**REQUIRED WORK:** How many lines in the records below hold the string "down"? Answer with the number alone.

**RECORDS:**
##########
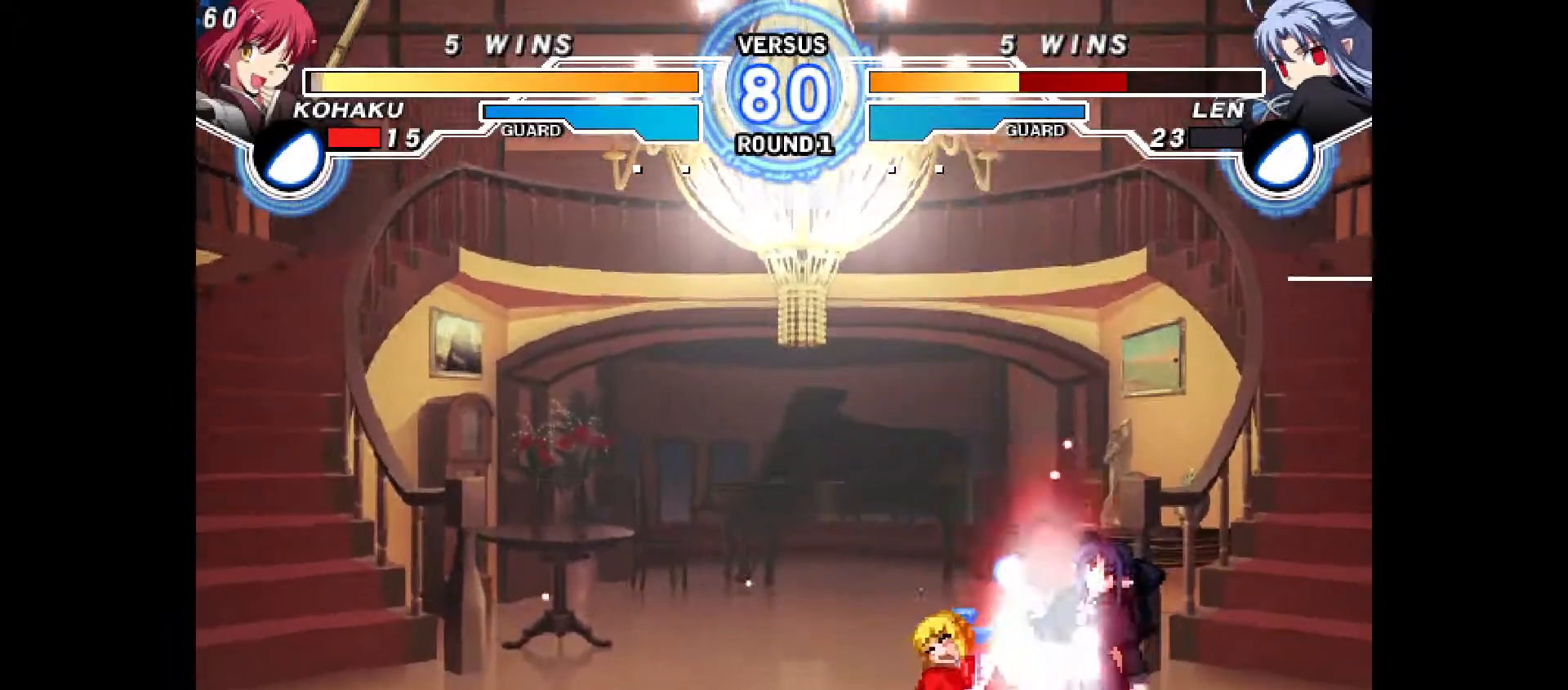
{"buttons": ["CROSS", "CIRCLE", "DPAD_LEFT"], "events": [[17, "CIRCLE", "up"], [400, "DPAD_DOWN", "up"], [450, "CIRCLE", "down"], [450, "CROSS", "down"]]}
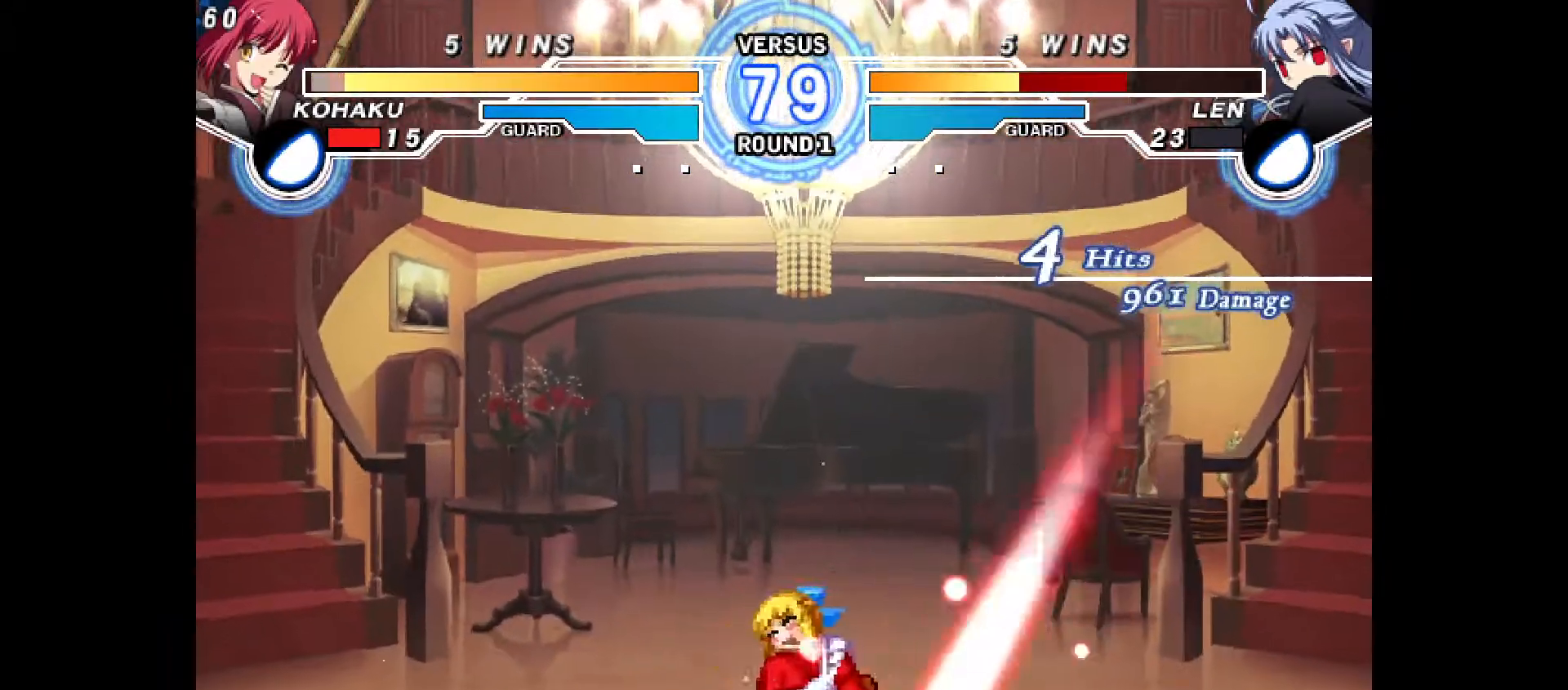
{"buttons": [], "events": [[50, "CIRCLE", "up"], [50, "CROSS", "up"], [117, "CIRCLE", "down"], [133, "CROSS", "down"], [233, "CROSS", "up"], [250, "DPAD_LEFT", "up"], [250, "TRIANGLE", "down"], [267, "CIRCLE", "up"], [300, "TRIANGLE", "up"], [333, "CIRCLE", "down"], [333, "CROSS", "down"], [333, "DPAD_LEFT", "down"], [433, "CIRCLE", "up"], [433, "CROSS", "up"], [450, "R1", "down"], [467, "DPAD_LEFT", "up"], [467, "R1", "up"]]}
##########
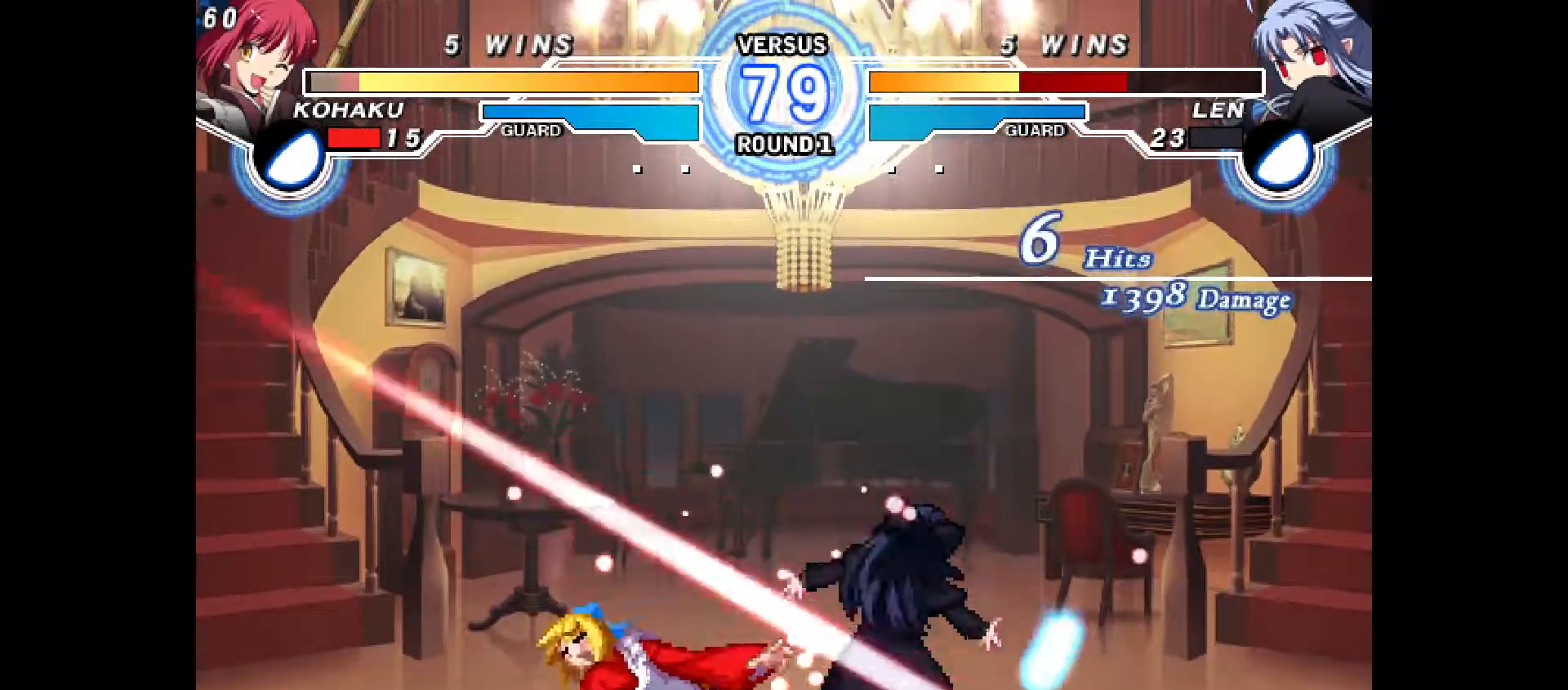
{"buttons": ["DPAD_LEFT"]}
##########
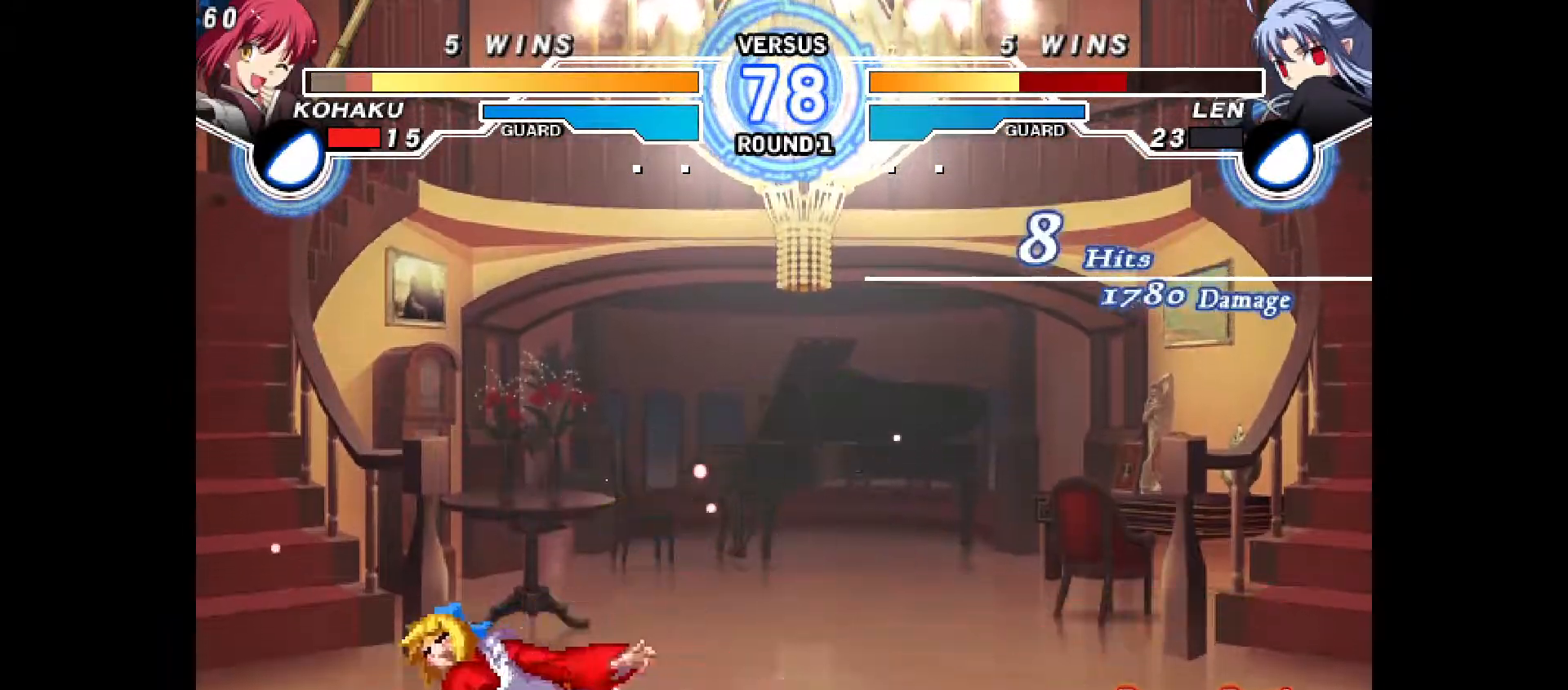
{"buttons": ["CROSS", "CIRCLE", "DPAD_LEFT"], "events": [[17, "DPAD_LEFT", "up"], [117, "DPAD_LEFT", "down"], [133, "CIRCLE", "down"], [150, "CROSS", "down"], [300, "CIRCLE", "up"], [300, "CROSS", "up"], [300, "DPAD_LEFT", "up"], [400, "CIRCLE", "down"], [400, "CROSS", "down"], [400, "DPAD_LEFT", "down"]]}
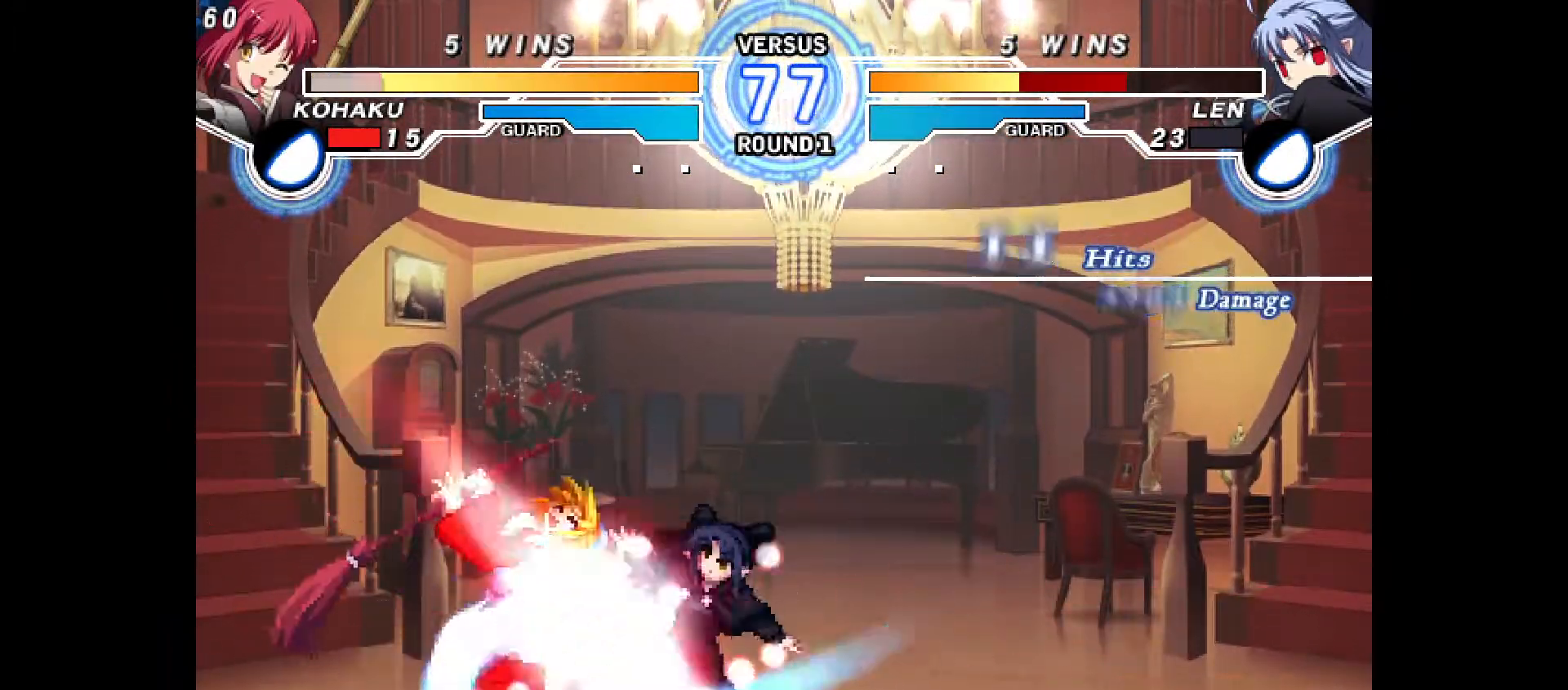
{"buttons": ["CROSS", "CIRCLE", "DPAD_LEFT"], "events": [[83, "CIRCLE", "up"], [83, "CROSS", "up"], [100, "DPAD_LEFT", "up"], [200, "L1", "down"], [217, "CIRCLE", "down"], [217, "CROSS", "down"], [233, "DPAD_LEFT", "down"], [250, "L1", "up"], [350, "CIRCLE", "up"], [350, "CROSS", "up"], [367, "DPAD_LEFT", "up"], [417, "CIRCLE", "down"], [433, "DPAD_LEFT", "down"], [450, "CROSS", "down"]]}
##########
**WRITTEN RESPONSE:** 4